Speaking from Bonn, the Deputy Premier Jackie Trad said that the World Heritage Committee’s decision is a sensible one and acknowledgement of the Labor Government’s firm and swift action since coming to office.
“We are delighted the draft decision released in May, which recommended not to list the Great Barrier Reef as ‘in danger’, has been adopted,” Ms Trad said.
“The world has acknowledged the significant achievements and continuing work of the new Queensland Government to protect the reef for future generations.
“The Reef 2050 long term sustainability plan is essential to keeping this natural wonder off the endangered list and the implementation of this plan will be critical.
“Our government is committed to delivering on our election commitments.
“It is important to note that climate change remains the biggest threat to future of the Great Barrier Reef and the Palaszczuk Government is committed to supporting climate action.”
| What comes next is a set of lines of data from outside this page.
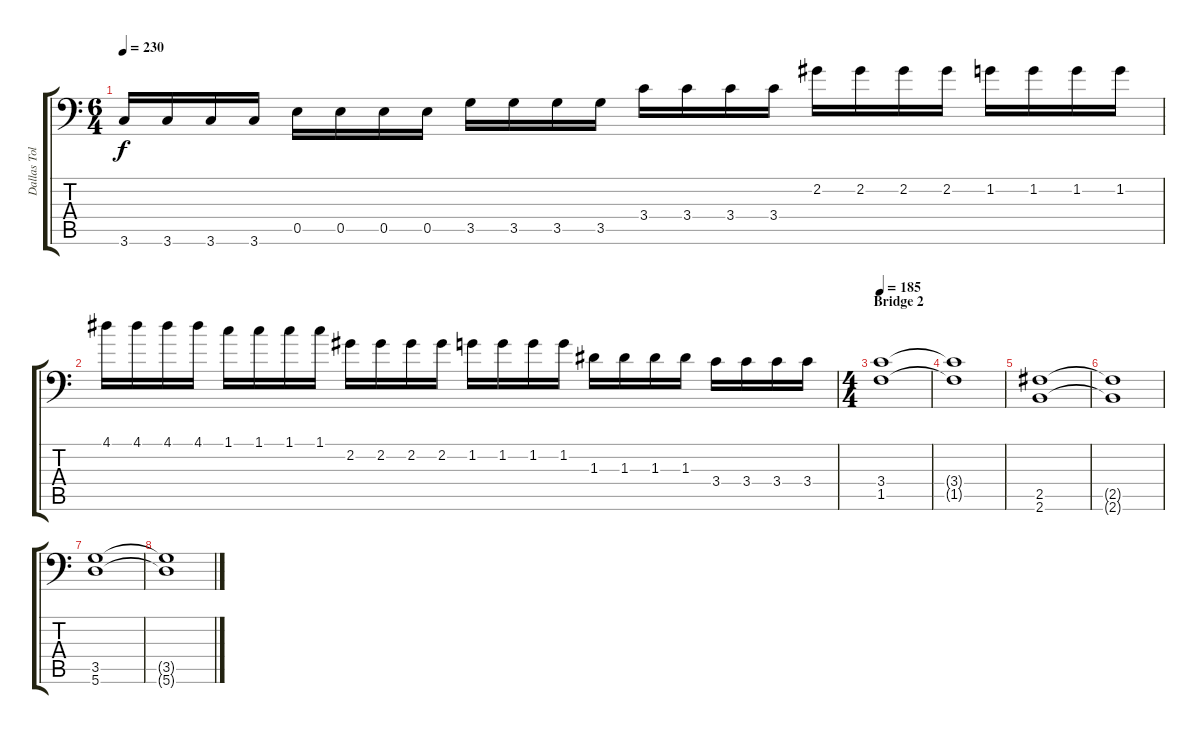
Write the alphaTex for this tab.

\track ("Dallas Toler-Wade (Lead)" "Dallas Tol") {instrument distortionguitar}
\staff {score tabs}
\tuning (B3 Gb3 D3 A2 E2 A1) {hide}
\ts (6 4)
\tempo 230
\clef f4
\ks c
3.6.16{dy f} 3.6.16 3.6.16 3.6.16 0.5.16 0.5.16 0.5.16 0.5.16 3.5.16 3.5.16 3.5.16 3.5.16 3.4.16 3.4.16 3.4.16 3.4.16 2.2.16 2.2.16 2.2.16 2.2.16 1.2.16 1.2.16 1.2.16 1.2.16 |
4.1.16 4.1.16 4.1.16 4.1.16 1.1.16 1.1.16 1.1.16 1.1.16 2.2.16 2.2.16 2.2.16 2.2.16 1.2.16 1.2.16 1.2.16 1.2.16 1.3.16 1.3.16 1.3.16 1.3.16 3.4.16 3.4.16 3.4.16 3.4.16 |
\ts (4 4)
\section ("" "Bridge 2")
\tempo 185
(3.4 1.5).1 |
(3.4{t} 1.5{t}).1 |
(2.5 2.6).1 |
(2.5{t} 2.6{t}).1 |
(3.5 5.6).1 |
(3.5{t} 5.6{t}).1
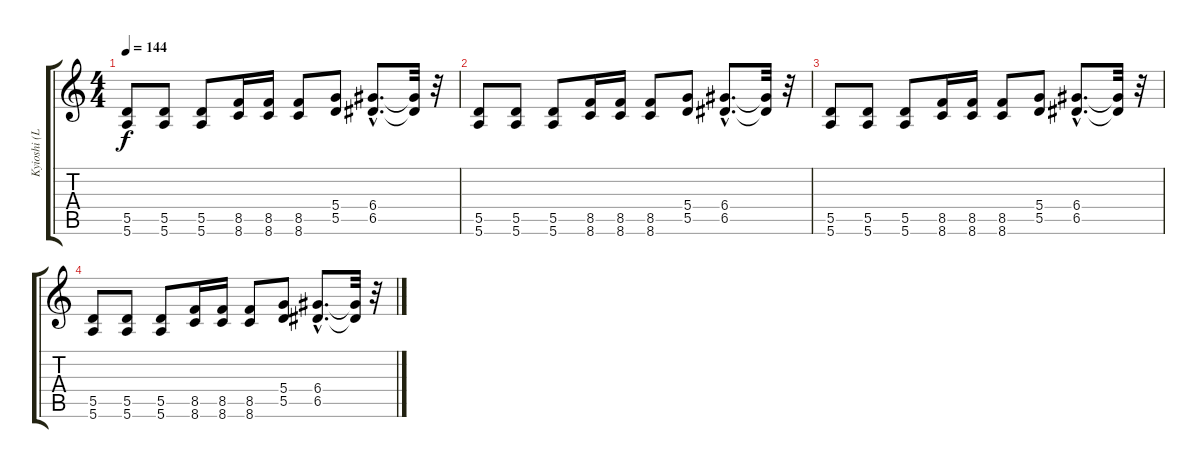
\track ("Kyioshi (Lead Guitars)" "Kyioshi (L") {instrument distortionguitar}
\staff {score tabs}
\tuning (E4 B3 G3 D3 A2 E2) {hide}
\ts (4 4)
\tempo 144
\clef g2
\ks c
(5.5 5.6).8{dy f} (5.5 5.6).8 (5.5 5.6).8 (8.5 8.6).16 (8.5 8.6).16 (8.5 8.6).8 (5.4 5.5).8 (6.4{hac} 6.5{hac}).8{d} (6.4{t} 6.5{t}).32 r.32 |
(5.5 5.6).8 (5.5 5.6).8 (5.5 5.6).8 (8.5 8.6).16 (8.5 8.6).16 (8.5 8.6).8 (5.4 5.5).8 (6.4{hac} 6.5{hac}).8{d} (6.4{t} 6.5{t}).32 r.32 |
(5.5 5.6).8 (5.5 5.6).8 (5.5 5.6).8 (8.5 8.6).16 (8.5 8.6).16 (8.5 8.6).8 (5.4 5.5).8 (6.4{hac} 6.5{hac}).8{d} (6.4{t} 6.5{t}).32 r.32 |
(5.5 5.6).8 (5.5 5.6).8 (5.5 5.6).8 (8.5 8.6).16 (8.5 8.6).16 (8.5 8.6).8 (5.4 5.5).8 (6.4{hac} 6.5{hac}).8{d} (6.4{t} 6.5{t}).32 r.32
Minister for the Great Barrier Reef Dr Steven Miles said that the decision affirmed the Queensland Government’s commitment to protecting the reef and the jobs it provides.
“It sends a strong message to the world that we are standing up to save this international icon and have taken decisive steps to turn the health of the reef around,” Dr Miles said.
“Tourists can rest assured that the reef will continue to be one of the best managed marine areas in the world and I encourage them to come and visit this living wonder.”
Dr Miles said that the Queensland Government was proud of its significant achievements since coming to office including the recent introduction of the Sustainable Ports Development Bill 2015.
“This bill bans capital dredging for the development of new or existing ports, except for the four major ports, and bans disposal of capital dredge spoil from ports within the Great Barrier Reef World Heritage Area,” he said.
“The Great Barrier Reef has been a significant focus at this year’s UNESCO World Heritage Committee meetings and we have now been given time to get on with the job of implementing our Reef 2050 Plan.”
Ms Trad and Dr Miles have been in Bonn, Germany championing the work the government has done to tackle the short and medium-term risks to reef health.